18 Ocak 2010 Pazartesi

hiçbir şey düşünmeme sanatı

yanlış anlaşılmasın efendim. gün içinde düşündüğüm her şeye "hede sanatı, hödö sanatı" gibi isimler takma huyum yoktur. bu başlığın sebebi kelime dağarcığımın kıtlığı, ya da sabah sabah aklıma başka kelime gelmemesidir.
bu hiçbir şey düşünmeme sanatını dün gece uyku tutmayınca uygulamaya çalışmama rağmen muvaffak olamadım. halbuki kendisinin beni daha önce pek çok uykusuz geceden, sırf beynimi durduramadığım için cereyan eden pek çok hezeyandan kurtarmışlığı vardır. dün gece işe yaramamasının sebebiyse hafiften baş gösteren mide rahatsızlığım olsa gerek. sonuç olarak dün gece uyku tutmayınca, beynim yine durmayınca, hiçbir şey düşünmeme sanatı da işe yaramayınca kafama üşüşen yüzlerce düşünceden biri de bloguma bununla ilgili bir yazı yazmaktı.
çok basit bir sırrı var aslında sanatımızın: odaklanmak. ama o hep beyninizi kemiren düşüncelere değil, etraftaki herhangi başka bir şeye. odaklanmanın başka bir püf noktası ise, odaklandığınız şeyin üzerine asla düşünmemek. mesela gece yatağınızdasınız. etraf sessiz. dışarıda inceden yağan yağmurun, yağmur yağmıyorsa gecenin içinden gelen başka bir sesin varlığına odaklanabilirsiniz. bu sesin mümkün olduğunca düşük volümlü olması,ve tabii ki dikkatinizi dağıtacak kadar rahatsız edici olmaması gerekiyor. odaklanmanız gereken şey şu: o ses hep orada. odaklandığınız şey ise o sesin varlığı, ve sizin o sesi duyuyor olmanız. gözleriniz kapalı ve bir ses duyuyorsunuz. çalışan tek organınız kulaklarınız. beyniniz uzun zaman önce inzivaya çekilmiş. (beyninizin berrak bir derenin dibinde yatan, yerinden oynatılamayacak kadar ağır bir taş olduğunu, ve üzerinden serin suların sakince süzüldüğünü hayal edebilirsiniz. özellikle yağmura odaklandığınızda bu oldukça işe yarıyor.) o sesin nereden geldiği, alçalıp yükselmesi, sizin neden o sesi dinlediğiniz önemli değil. hiçbir düşünce yok. sadece ses var.
sese odaklanamam, iyice uykum kaçar diyenlere gözlerini sıkı sıkı kapatıp, sonra göz kapaklarını hafifçe gevşetip karanlığın içinde kımıldayan şekillere odaklanmalarını tavsiye edebilirim. bir önceki örnekte kulaklarınız için geçerli olan şey bu sefer gözleriniz için geçerli. gözleriniz kapalı ve sadece göz kapaklarınızın önünde yanıp sönen şekiller var. hiçbir düşünce yok.

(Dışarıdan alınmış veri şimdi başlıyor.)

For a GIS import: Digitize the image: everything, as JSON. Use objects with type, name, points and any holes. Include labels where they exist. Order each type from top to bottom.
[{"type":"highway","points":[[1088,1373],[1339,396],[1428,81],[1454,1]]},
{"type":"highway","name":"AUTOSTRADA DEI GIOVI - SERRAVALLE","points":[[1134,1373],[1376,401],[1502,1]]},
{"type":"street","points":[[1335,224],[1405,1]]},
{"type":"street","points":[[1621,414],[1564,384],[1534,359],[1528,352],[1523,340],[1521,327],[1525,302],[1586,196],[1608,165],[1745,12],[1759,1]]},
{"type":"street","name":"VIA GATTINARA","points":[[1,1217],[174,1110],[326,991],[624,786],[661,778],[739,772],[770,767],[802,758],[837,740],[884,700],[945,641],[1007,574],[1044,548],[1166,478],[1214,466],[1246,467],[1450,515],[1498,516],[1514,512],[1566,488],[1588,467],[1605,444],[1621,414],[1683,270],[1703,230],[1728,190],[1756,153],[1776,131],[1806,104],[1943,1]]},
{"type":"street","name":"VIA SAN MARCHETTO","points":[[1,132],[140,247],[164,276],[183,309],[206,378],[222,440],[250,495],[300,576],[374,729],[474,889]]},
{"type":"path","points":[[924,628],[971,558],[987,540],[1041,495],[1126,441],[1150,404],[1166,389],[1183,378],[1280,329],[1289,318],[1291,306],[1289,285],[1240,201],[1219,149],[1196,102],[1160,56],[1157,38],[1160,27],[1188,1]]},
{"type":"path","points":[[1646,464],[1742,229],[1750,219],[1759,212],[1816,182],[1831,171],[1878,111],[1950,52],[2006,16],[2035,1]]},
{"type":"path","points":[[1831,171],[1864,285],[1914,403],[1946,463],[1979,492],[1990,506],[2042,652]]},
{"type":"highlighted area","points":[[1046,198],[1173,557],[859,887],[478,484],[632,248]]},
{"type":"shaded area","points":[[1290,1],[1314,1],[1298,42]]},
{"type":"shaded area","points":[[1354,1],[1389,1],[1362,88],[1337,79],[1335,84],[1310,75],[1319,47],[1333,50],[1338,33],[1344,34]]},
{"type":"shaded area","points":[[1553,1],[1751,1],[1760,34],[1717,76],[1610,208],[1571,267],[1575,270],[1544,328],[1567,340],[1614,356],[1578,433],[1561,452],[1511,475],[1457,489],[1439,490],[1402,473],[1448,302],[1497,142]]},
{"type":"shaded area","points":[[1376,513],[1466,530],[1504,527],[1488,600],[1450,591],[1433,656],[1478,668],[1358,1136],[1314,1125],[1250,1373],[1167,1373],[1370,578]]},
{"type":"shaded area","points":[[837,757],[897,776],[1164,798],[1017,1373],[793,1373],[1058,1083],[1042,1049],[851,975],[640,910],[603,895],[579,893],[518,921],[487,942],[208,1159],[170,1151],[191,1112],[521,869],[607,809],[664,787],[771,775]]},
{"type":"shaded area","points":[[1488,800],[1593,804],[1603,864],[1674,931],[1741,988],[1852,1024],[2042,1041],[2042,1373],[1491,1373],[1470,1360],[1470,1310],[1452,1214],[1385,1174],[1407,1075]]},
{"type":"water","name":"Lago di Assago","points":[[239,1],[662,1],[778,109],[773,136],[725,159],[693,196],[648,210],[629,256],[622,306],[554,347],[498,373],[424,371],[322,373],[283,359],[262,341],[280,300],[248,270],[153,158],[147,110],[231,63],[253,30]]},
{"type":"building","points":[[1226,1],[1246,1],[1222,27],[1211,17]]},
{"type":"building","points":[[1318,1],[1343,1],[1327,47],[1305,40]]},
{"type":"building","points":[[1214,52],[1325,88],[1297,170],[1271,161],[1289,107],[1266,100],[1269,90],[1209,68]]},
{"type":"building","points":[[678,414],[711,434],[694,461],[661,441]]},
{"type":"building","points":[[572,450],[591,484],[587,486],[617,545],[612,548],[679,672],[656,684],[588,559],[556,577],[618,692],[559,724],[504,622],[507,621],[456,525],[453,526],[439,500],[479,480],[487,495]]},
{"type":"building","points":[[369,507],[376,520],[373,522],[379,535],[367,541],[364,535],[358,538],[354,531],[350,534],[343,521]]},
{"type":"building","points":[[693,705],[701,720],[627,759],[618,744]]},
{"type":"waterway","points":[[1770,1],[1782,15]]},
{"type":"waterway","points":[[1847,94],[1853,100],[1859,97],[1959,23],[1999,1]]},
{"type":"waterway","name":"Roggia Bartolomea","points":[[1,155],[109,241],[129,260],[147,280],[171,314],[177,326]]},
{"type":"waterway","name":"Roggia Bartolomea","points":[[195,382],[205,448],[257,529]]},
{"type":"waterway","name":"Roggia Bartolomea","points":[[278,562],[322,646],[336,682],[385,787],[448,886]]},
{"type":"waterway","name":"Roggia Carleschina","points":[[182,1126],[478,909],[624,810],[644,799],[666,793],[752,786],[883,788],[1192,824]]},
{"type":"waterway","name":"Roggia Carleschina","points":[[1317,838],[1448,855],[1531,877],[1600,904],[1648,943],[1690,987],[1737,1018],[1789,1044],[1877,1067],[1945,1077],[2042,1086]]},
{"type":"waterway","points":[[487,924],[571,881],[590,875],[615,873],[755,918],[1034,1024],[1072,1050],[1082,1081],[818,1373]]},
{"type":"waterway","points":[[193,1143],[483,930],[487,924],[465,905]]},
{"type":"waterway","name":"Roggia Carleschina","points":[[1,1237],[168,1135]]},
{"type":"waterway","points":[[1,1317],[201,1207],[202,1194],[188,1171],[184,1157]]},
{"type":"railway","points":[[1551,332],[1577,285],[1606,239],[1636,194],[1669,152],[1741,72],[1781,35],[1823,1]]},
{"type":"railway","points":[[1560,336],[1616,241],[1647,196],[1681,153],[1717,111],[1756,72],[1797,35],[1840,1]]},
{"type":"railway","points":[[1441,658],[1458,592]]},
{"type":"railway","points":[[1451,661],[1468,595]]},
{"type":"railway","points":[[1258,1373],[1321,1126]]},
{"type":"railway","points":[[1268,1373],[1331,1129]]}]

uyku bir yandan basit, bir yandan karmaşık birşey aslında. düşünmeyi durduramamaktan kaynaklanan uykusuzlukta, sırf bir dakika bile beyninizi boşaltmayı başarabilirseniz ne olduğunu anlamadan uykuya dalıyorsunuz.

maksat koyun saymaya alternatif olsun.

17 Ocak 2010 Pazar

no surprises

acıbademli kahveyi seviyorum. ve radiohead'i. ve yolda üşüyerek yürüyen siyah saçlı dalgın bakışlı kadınları. sebep yokken üstelik.
birden kayboluyor hepsi sonra. yine sebep yokken. her şeyin çok basit bir açıklaması var belki, herzamanki gibi. bu anı daha önce yaşamıştım diyorum.iki sene önce başka bir blog'da yazmıştım aynı cümleyi. "her şeyin çok basit bir açıklaması olabilir." pazar günü çalışıyor olmak gibi. ya da daha genç olduğum günleri özlemek gibi. ya da radyoda no surprises çalması gibi. neyse ki basit de olsa açıklamalara daha az ihtiyaç duyuyoruz büyüdükçe. mi acaba?
halbuki anlaşılmak en zayıf noktamız hala.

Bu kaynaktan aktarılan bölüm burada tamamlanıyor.